O documento afirma, ainda, que “não foi apresentado nenhum documento formal que explicite o marco conceitual, referências legais, fundamentos teóricos, diagnóstico situacional, explicitação da metodologia e transparência sobre processo decisório”, denunciando “uma flagrante e incontestável negação do conceito e do princípio da Gestão Democrática”.

A Associação, que organiza uma campanha para publicizar o autoritarismo da Smed, também fez denúncia formal para a Promotoria Regional da Educação contra o projeto.

Entenda

Além da exigência normativa de adequação à BNCC, o ensino municipal de Porto Alegre é regido por uma série de regulamentações nacionais, estaduais e municipais, como a lei 8.198, de 1998, que criou o Sistema Municipal de Ensino de Porto Alegre, e a Lei de diretrizes e bases da educação nacional. No entanto, o documento que influencia de forma mais abrangente questões como a base curricular é o Caderno Pedagógico nº 9, lançado pela Prefeitura em 1997 como parte da implementação dos Ciclos de Formação da Escola Cidadã, projeto estrutural que dividiu o ensino em três ciclos e é a base da Rede Municipal até hoje.

Pela BNCC, que determinou o Ensino Religioso como uma das áreas do conhecimento, um período semanal da matéria passaria a constar em todos os anos do ensino municipal – porém, seguindo a lei estadual, a matéria tem adesão facultativa – ou seja, o aluno pode optar por participar de um projeto temático no lugar do Ensino Religioso, sendo que um professor específico da área deve constar na equipe das escolas.

“Como muitas comunidades não demandam pelo Ensino Religioso, são feitos projetos de leitura e oficinas, entre outros. O que parece estar sendo introduzida é a propaganda da oferta do Ensino Religioso em detrimento da Filosofia”, avalia Ezequiel Viapiana, diretor da Atempa, mencionado em reportagem do Matinal Jornalismo.

Outro ponto criticado está no momento escolhido para as alterações.

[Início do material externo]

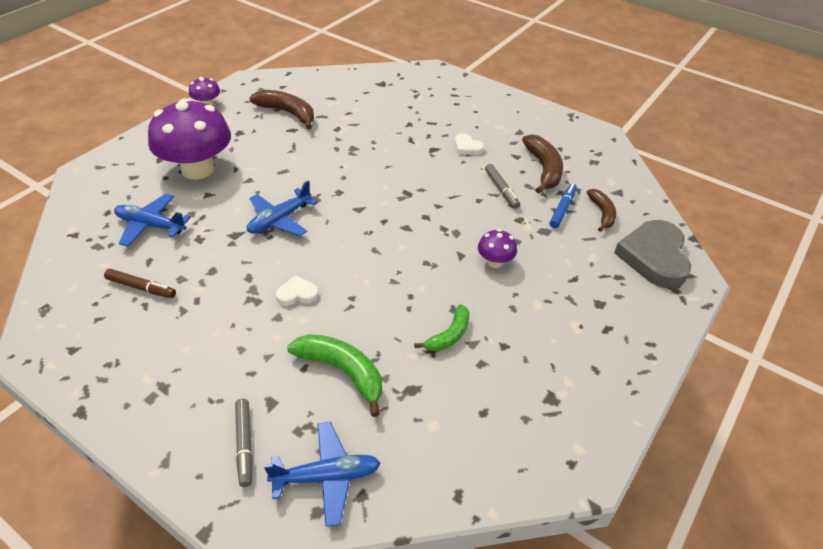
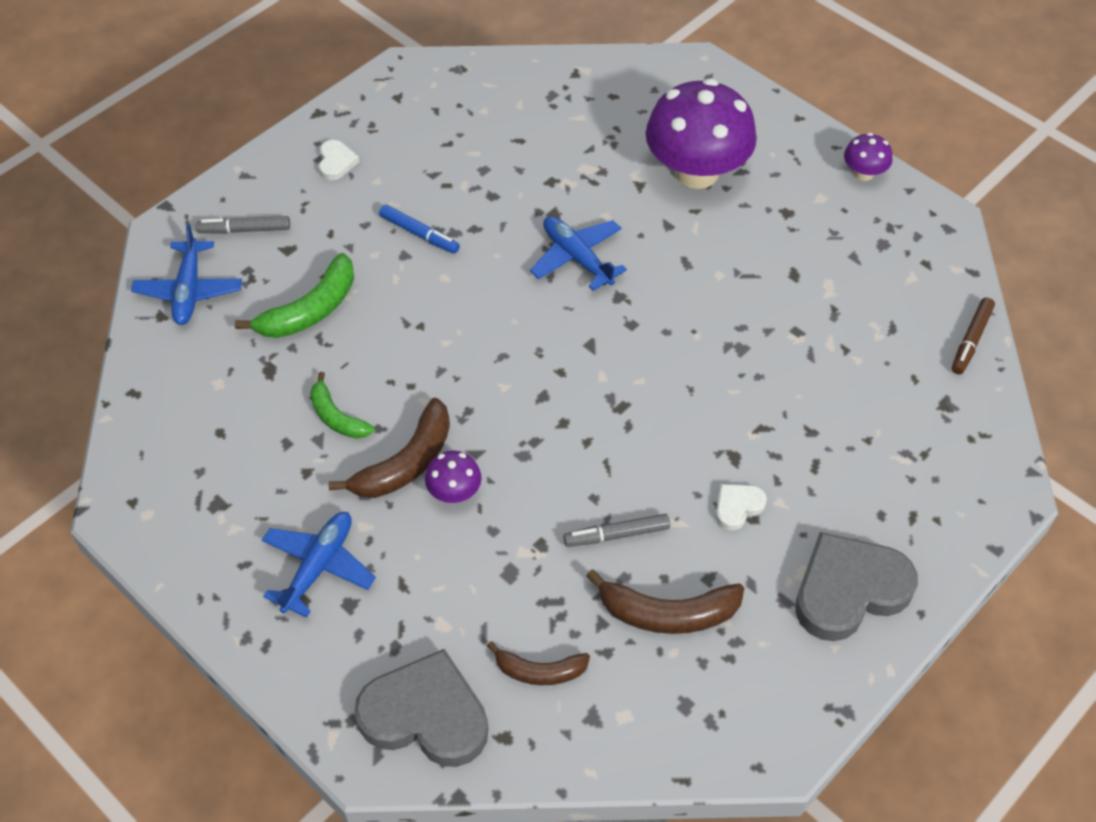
camera: 100 degrees right, 10 degrees up
brown marker [104,269,176,298] -> brown marker moved to [952,298,995,374]
blue plane [114,194,191,247] -> blue plane moved to [262,512,376,618]
brown banana [249,90,314,129] -> brown banana moved to [329,398,450,498]
white heart [276,275,319,306] -> white heart moved to [319,140,360,181]
blue marker [549,183,577,228] -> blue marker moved to [379,204,460,254]
none -> grey heart [795,532,918,641]

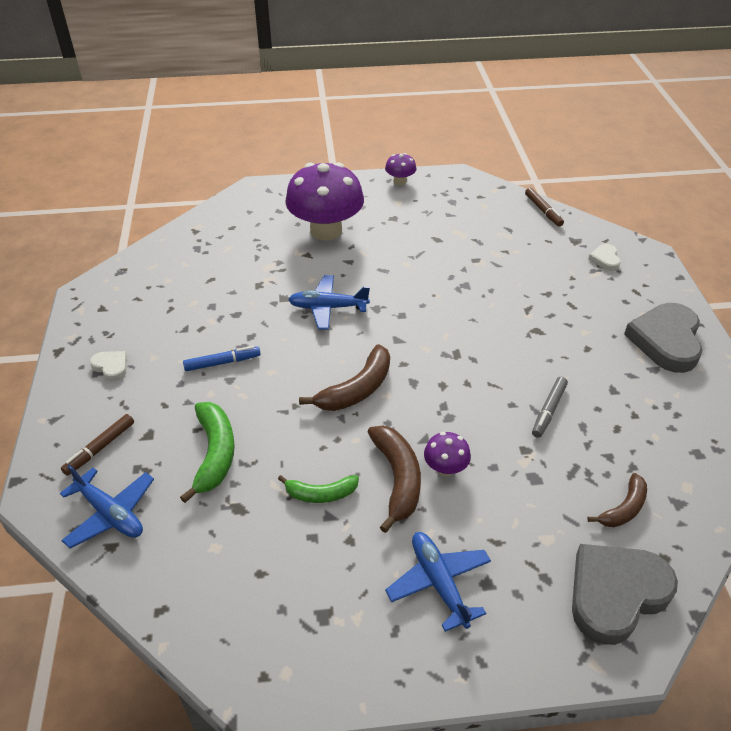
camera: 50 degrees left, 10 degrees down
grey marker [196,216,290,234] -> brown marker [61,414,134,476]
brown banana [586,569,744,634] -> brown banana moved to [299,344,390,411]
white heart [716,484,767,531] -> white heart moved to [588,244,621,271]

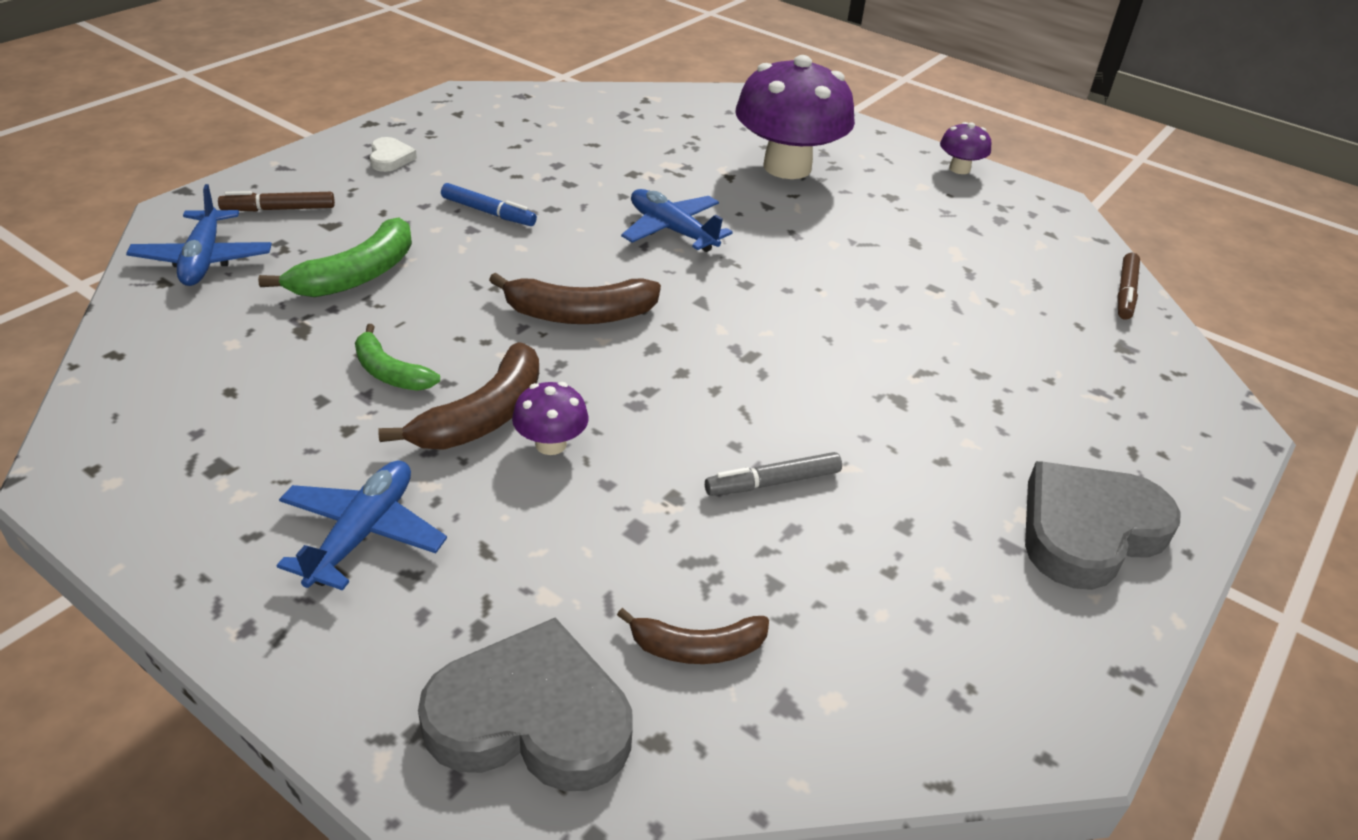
camera: 40 degrees right, 5 degrees down
white heart [588,244,621,271] -> none

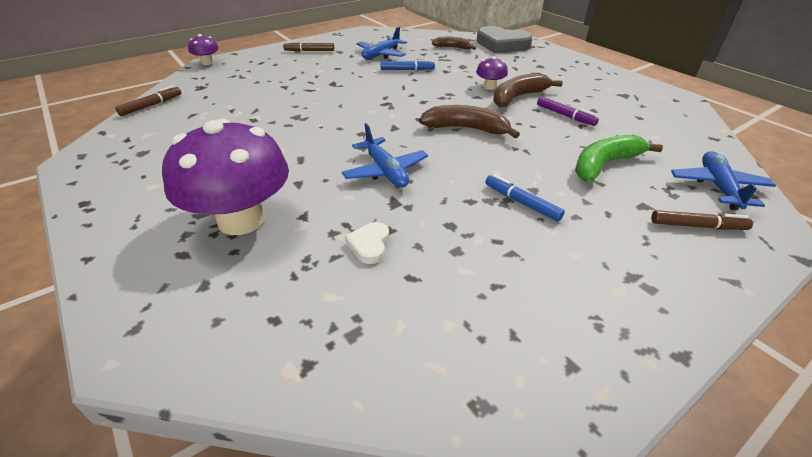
camera: 160 degrees left, 0 degrees up
blue plane [277,460,447,591] -> blue plane moved to [357,27,407,59]
green banana [355,324,440,391] -> purple marker [537,96,599,126]
white heart [370,137,417,172] -> white heart moved to [345,222,389,264]
grey marker [705,452,842,496] -> blue marker [381,60,435,70]
purple mushroom [940,122,991,174] -> purple mushroom moved to [188,34,219,65]
grey heart [1025,461,1181,590] -> brown marker [283,41,334,52]

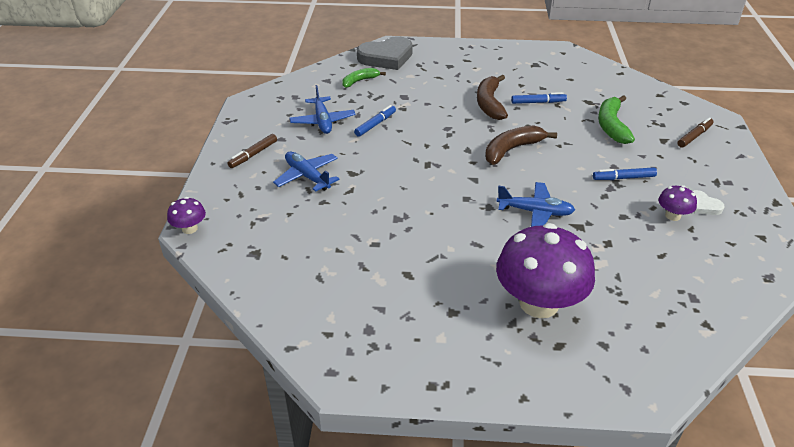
camera: 50 degrees left, 0 degrees up
brown marker [115,85,181,116] -> none
white heart [345,222,389,264] -> white heart moved to [692,190,725,215]
brown banana [432,37,476,50] -> green banana [342,68,386,88]
purple mushroom [476,56,508,90] -> purple mushroom moved to [658,185,697,221]
purple marker [537,96,599,126] -> blue marker [511,92,567,104]
blue plane [671,151,776,210] -> blue plane moved to [273,152,339,192]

“Um processo de reestruturação de currículo não deveria ser feito no meio de uma pandemia. Necessário agora é ter merenda para todo mundo. O que mais recebo é reclamação de famílias no ensino remoto sem cesta básica”, acrescenta o professor.

Pressões internacionais

“A prioridade que a SMED quer atribuir à Língua Portuguesa e à Matemática está em sintonia com as pressões exercidas por instituições como o Banco Mundial e a Organização para a Cooperação e o Desenvolvimento Econômico (OCDE) no sentido de uma educação escolar centrada nas habilidades requeridas por empregos de baixa qualidade”, afirma a professora Elisabete Búrigo, da diretoria do ANDES/UFRGS. Avaliações comparativas em larga escala, como o Programa Internacional de Avaliação de Estudantes (Pisa) e a Prova Brasil, estão centradas nessas duas disciplinas. O Índice de Desenvolvimento da Educação Básica (IDEB), criado em 2007 como instrumento regulador de várias políticas educacionais, está baseado nos resultados dessas provas, que não são auditadas – nem mesmo os itens de provas são divulgados, com o pretexto da comparabilidade entre exames aplicados ao longo do tempo. Desse modo, redes e escolas são pressionados a ampliar a carga horária dessas disciplinas, e professores e estudantes são pressionados para moldar o currículo segundo as provas.

Solidariedade

O ANDES/UFRGS é solidário com as trabalhadoras e os trabalhadores da educação municipal de Porto Alegre e convida as e os docentes da UFRGS a participarem da mobilização na sexta-feira (15), às 16 horas, em frente à SMED (Rua dos Andradas, 680, Centro Histórico, Porto Alegre, RS).